> [Exercise details]:
All lines in the records below that hold "lawyer" are to be shown.

> [The records]:

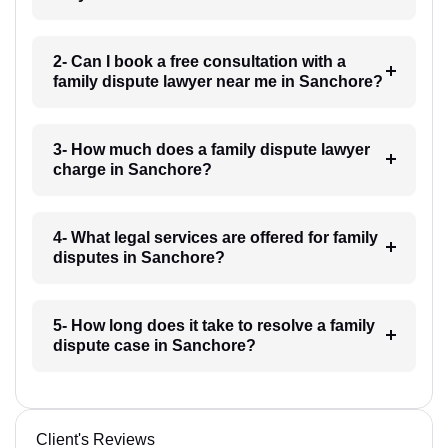
2- Can I book a free consultation with a
family dispute lawyer near me in Sanchore?
3- How much does a family dispute lawyer
charge in Sanchore?
4- What legal services are offered for family
disputes in Sanchore?
5- How long does it take to resolve a family
dispute case in Sanchore?
Client's Reviews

> [Result of this exercise]:
family dispute lawyer near me in Sanchore?
3- How much does a family dispute lawyer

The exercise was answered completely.